The Scope-Of-Practice and New Provider Types: Increasing Access to Dental Care
Preventative dentistry is an important element of the dental profession, and dental hygienists are an important part of the dental team. Many states need dental hygienists to work under the supervision of a dentist because of the wide range of dental practice statutes and laws in each state (e.g. private practices, schools, nursing homes). Dental hygienists can now provide treatments without the direct supervision of a dentist in several states in order to increase access to dental care. In order to allow dental hygienists to charge Medicaid directly for services given to Medicaid enrollees, adjustments may be required to Medicaid reimbursement policies and procedures.

New forms of midlevel dental providers have been introduced in some states, thus broadening the dental workforce. Mid-level dental providers, like nurse practitioners and physician assistants in the medical field, fulfill a similar role conceptually. In addition to providing preventative and restorative services, they are members of the dental team and work in a variety of settings. For the first time in American history, three states, Alaska, Minnesota, and Maine, have recognized and credentialed the new midlevel provider known as a dental therapist. It’s important to note that midlevel dental providers’ educational requirements, duties, and supervision needs differ by state. In Minnesota, for example, dental therapists and advanced dental therapists are required to treat at least 50% of their patients as Medicaid beneficiaries or members of underprivileged communities. According to recently published studies on midlevel dental professionals, they deliver high-quality service at an affordable price.
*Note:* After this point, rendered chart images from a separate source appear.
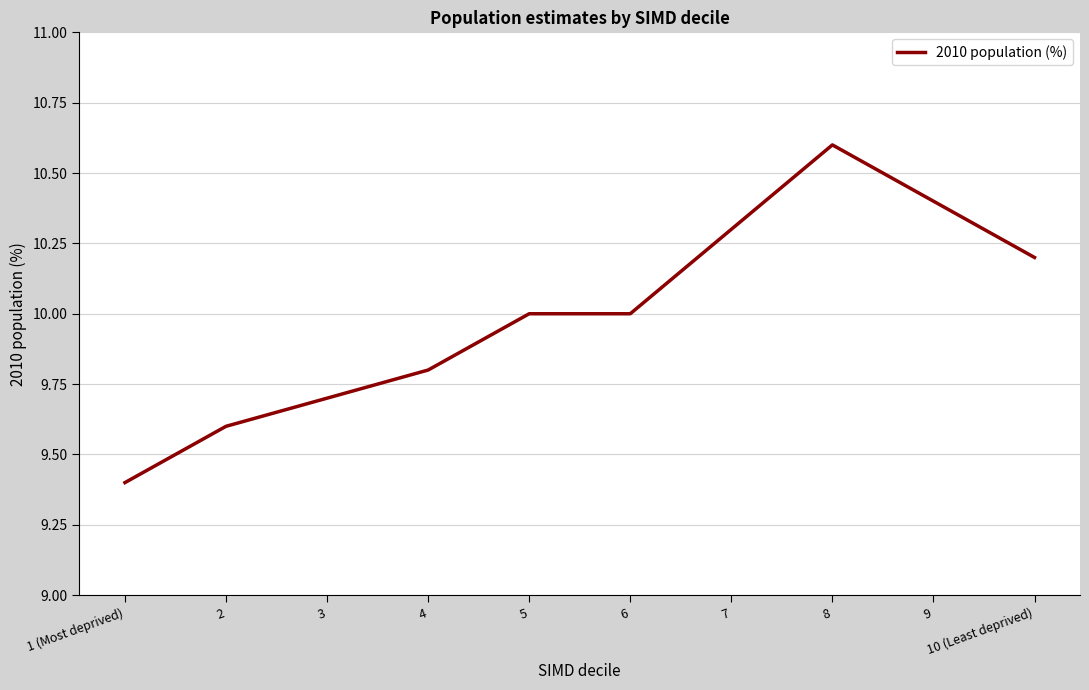

Which category has the lowest value across all series?

1 (Most deprived)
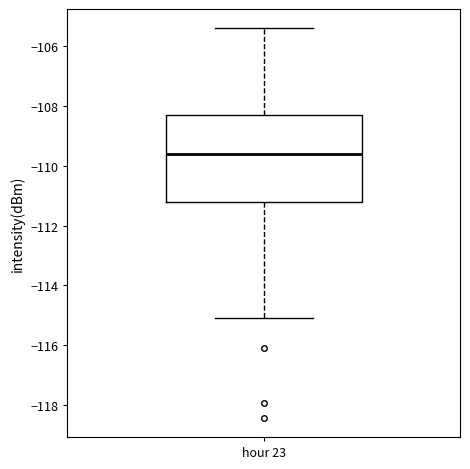

Transcribe this box plot: give where the median line is, the range the box spans, and where the two whiskers end, as read against the y-axis. The values are not printed on the chart, so give them approximately, as read against the axis.

median -109.6, box -111.2 to -108.2, whiskers -115.2 to -105.4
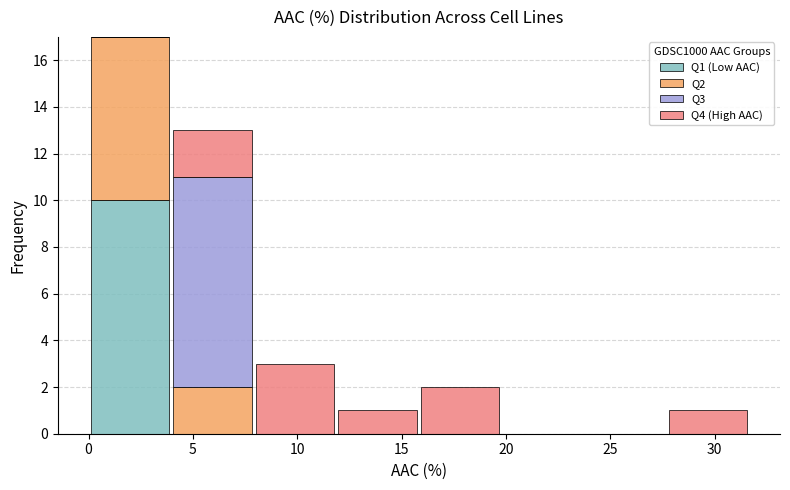

Reading left to right, list every stacked bar in this chart as the range it spans on the x-axis followed by its total height. Neither the bar edges nor the heights are printed on the chart, so give them approximately, as read against the axes.

0.0 to 4.0: 17
4.0 to 8.0: 13
8.0 to 12.0: 3
12.0 to 16.0: 1
16.0 to 20.0: 2
20.0 to 23.5: 0
23.5 to 27.5: 0
27.5 to 31.5: 1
Other approaches to increasing the current capacity of dental treatment are also being developed. Teledentistry is a method in which dental hygienists work with remote dentists in order to provide dental care to patients in California’s Medicaid program. For years, the state was testing a “virtual dental home” concept to enhance access in dental shortage areas through a pilot initiative called the Virtual Dental Home Demonstration Project. For example, in this paradigm, certified dental hygienists, registered dental assistants, and a variety of other allied dental professionals operating in the community are connected to dentists in dental offices or clinics using telehealth technology. Patients’ medical histories and x-ray pictures are collected by community-based clinicians and provided to the collaborating dentist. As part of the treatment plan, patients are referred to a local dentist for more advanced services, which are provided by the community-based provider.

system for the delivery of dental care
The delivery of dental treatment is about to undergo significant changes as a result of developments in two main areas. The first one has to do with the way service delivery is organized. Healthcare professionals that haven’t previously collaborated to plan patients’ care are now doing so as a result of the movement toward more integrated, “whole-person” care and accountable systems of care (e.g., Accountable Care Organizations). Dental care is beginning to be integrated into some systems, but states and delivery systems (such as managed care plans) are now focusing primarily on the integration of mental health treatment with general healthcare. However, preliminary findings suggest that health plans that include a dental clinic and have Medicaid contracts are more likely to be accountable care organizations (ACOs).

There is also a major shift taking place in the field of clinical treatment. The old fee-for-service, procedure-driven model of today’s oral health care is being replaced with a model that involves care planning based on individual patient characteristics and risk factors, with reimbursement connected to quality and results rather than volume. Preventive care, early intervention, careful monitoring, and chronic care management are aimed to those at high risk for disease under this model of prevention and care management. The goal is to enhance oral health outcomes by delivering services tailored to each patient’s specific risk and needs. Improving access to and use of dental services, along with Medicaid spending on them, may be possible if systems of care and health system accountability are reexamined.